Look At The Show’s Social Media Pages

Depending on the marketing budget and care a series has, they will have a presence on Facebook, Twitter, and Instagram. The Facebook and Twitter pages will more than likely mirror each other. Selected scenes from the episode, usually no more than 3. They’ll highlight heartwarming scenes or scenes that prompt more questions, usually with the clip ending right before a reveal. Instagram might show shorter clips, post stills, use graphic images to spur engagement- especially in IG stories. Depending on when the show has aired, IG Lives might be part of the conversation. Hashtags and tagged profiles expand the reach of finding the video.

Look At The Show’s Curated Clips on Website

The show’s website is usually attached to the network site. The clips shown here sometimes are the same clips you’ll see on the social media pages or as part of the recap. So the same rules applied there will apply here. This will help you if you don’t have a subscription to the particular streaming service or signed up with any a certain social media page.

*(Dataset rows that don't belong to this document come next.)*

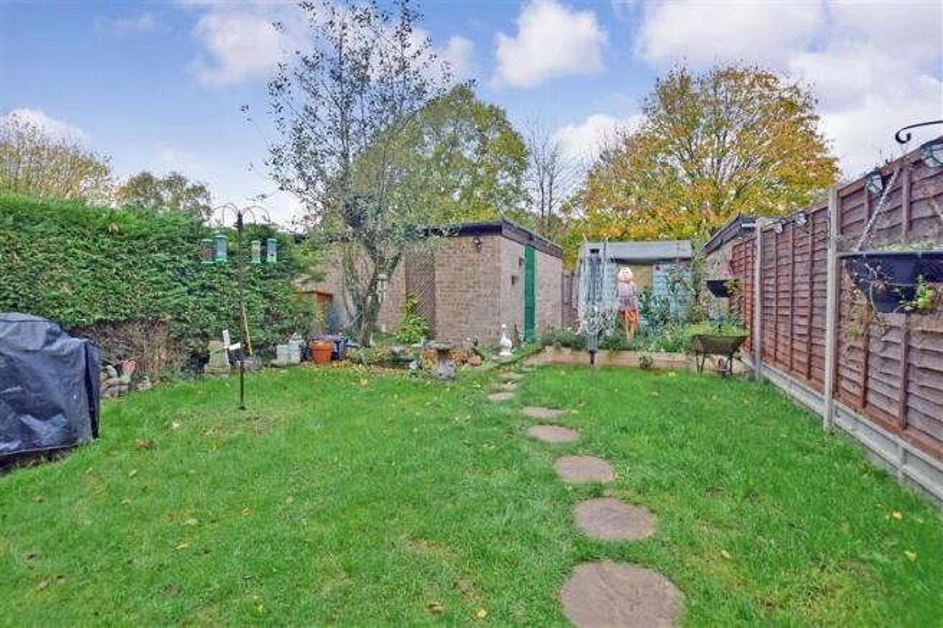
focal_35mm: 15
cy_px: 314
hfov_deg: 100.4
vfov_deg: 77.3
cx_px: 472
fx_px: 393
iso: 400
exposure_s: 1/50
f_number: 7.1
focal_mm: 10
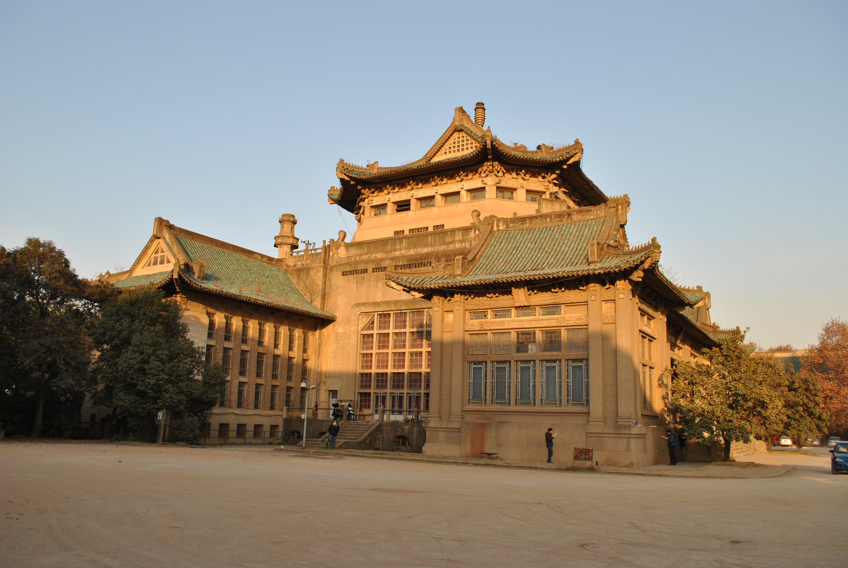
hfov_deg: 67.3
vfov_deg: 48.0
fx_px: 637
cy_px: 284
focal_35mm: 27
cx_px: 424
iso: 100
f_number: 6.3
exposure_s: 1/160
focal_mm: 18
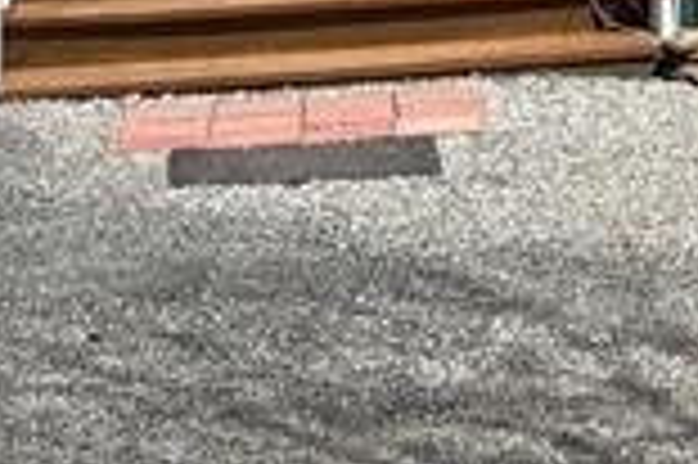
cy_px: -933
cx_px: 1036
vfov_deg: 6.9
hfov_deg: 11.1
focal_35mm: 179
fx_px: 3467
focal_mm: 5.96
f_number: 1.6
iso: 50
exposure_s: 1/2342
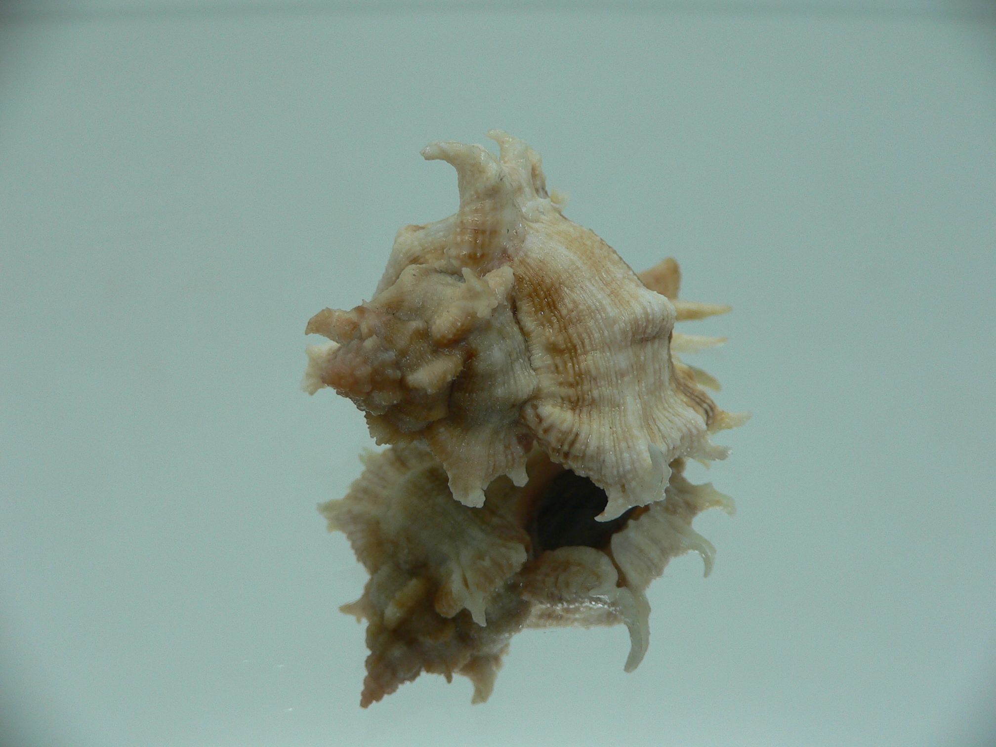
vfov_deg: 40.7
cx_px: 498
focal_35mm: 35
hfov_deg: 52.6
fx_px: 1007
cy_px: 374
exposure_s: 1/60
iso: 80
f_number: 2.8
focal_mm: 4.6
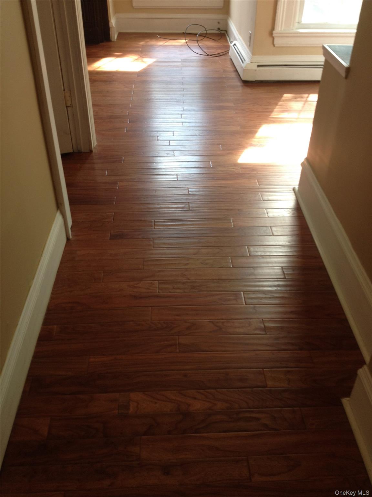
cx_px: 186
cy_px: 248
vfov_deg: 52.6
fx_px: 502
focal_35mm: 35
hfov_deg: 40.7
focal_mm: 4.28
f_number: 2.4
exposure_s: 1/40
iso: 50
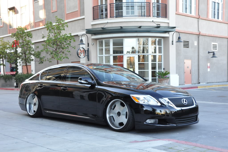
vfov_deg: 28.9
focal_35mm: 46
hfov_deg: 42.4
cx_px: 114
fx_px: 294
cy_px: 76
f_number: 7.1
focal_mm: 31
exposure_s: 1/160
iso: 1000
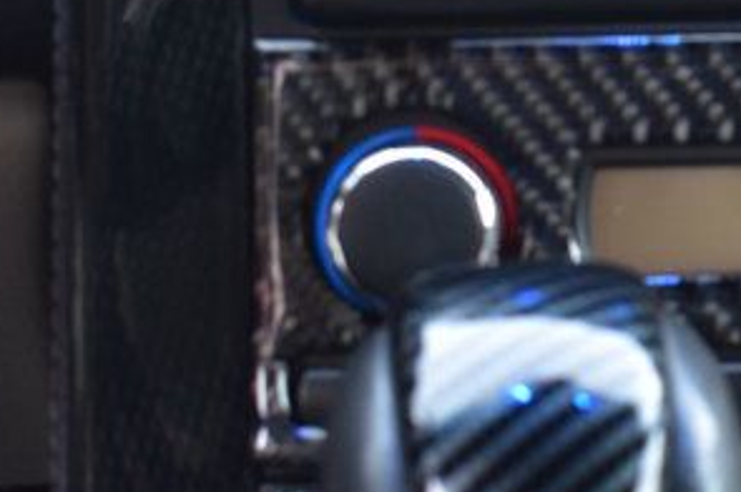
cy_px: 58
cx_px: 927
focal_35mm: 125
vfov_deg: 10.9
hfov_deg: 15.7
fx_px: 2570
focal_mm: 24
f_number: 6.3
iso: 720
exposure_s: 1/15
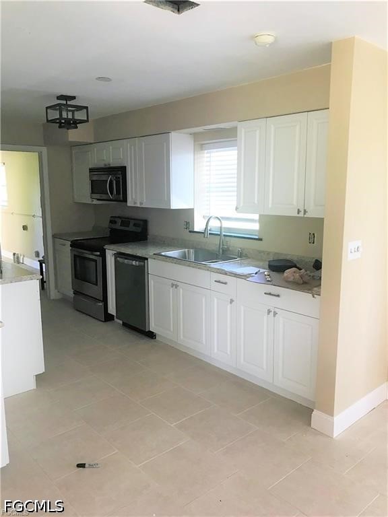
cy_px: 258
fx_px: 418
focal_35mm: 28
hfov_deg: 49.7
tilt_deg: -8.4
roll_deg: -0.7
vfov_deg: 63.4
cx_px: 194
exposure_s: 1/30
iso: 25
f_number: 1.8
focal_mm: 3.99
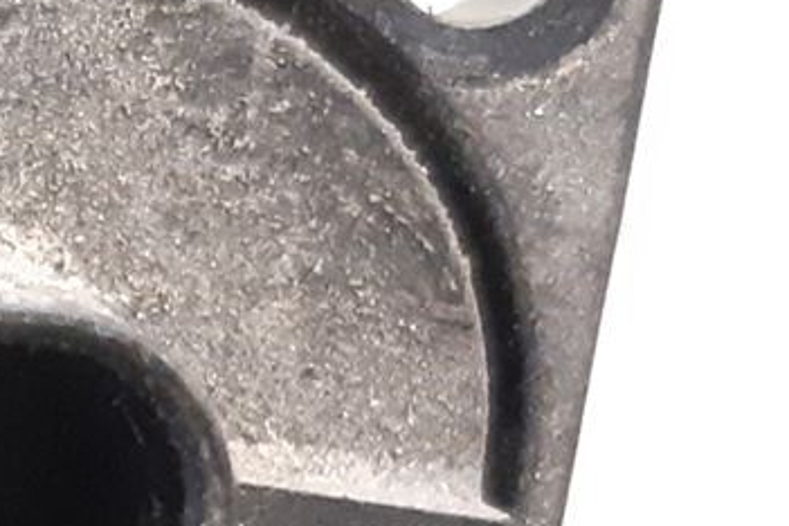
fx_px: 3463
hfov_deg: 12.3
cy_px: 434
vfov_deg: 8.7
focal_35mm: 158
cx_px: -409
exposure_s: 1/25
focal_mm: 3.93
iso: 500
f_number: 1.7
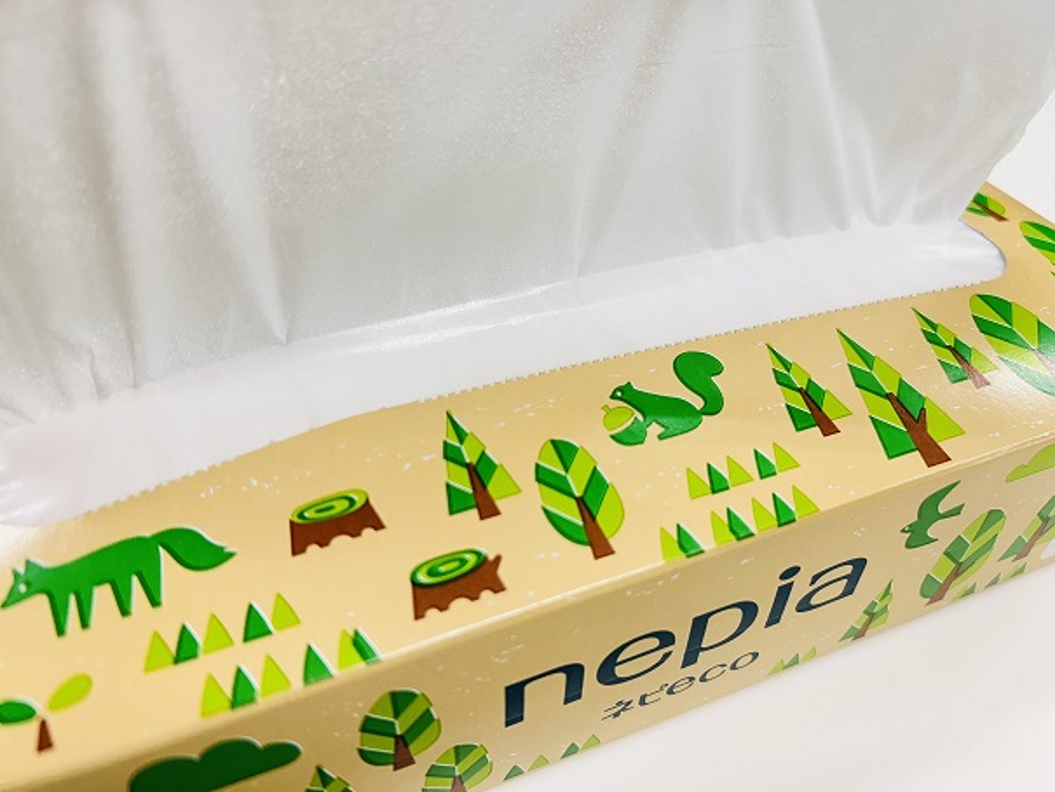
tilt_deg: -42.3
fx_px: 793
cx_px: 528
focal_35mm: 26
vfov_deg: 53.1
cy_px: 396
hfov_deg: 67.3
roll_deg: -1.7
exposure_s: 1/100
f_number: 1.5
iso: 100
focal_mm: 5.7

Look At The Show’s Wikipedia Page

This can be utilized for an in-depth analysis, from cast to plotlines, to season breakdowns, cultural impact, a table graph of ratings and schedule, or major award nominations/wins. If you want to learn a show from beginning to end, this is the place for you. However, a Wikipedia page doesn’t exist for every single show. Lower rated shows, indie shows might not have a profile. The other downside of this is either missing/incomplete information. Also, you’ll have stills, but no video. Beware of spoilers if you’d like to watch the show in the future.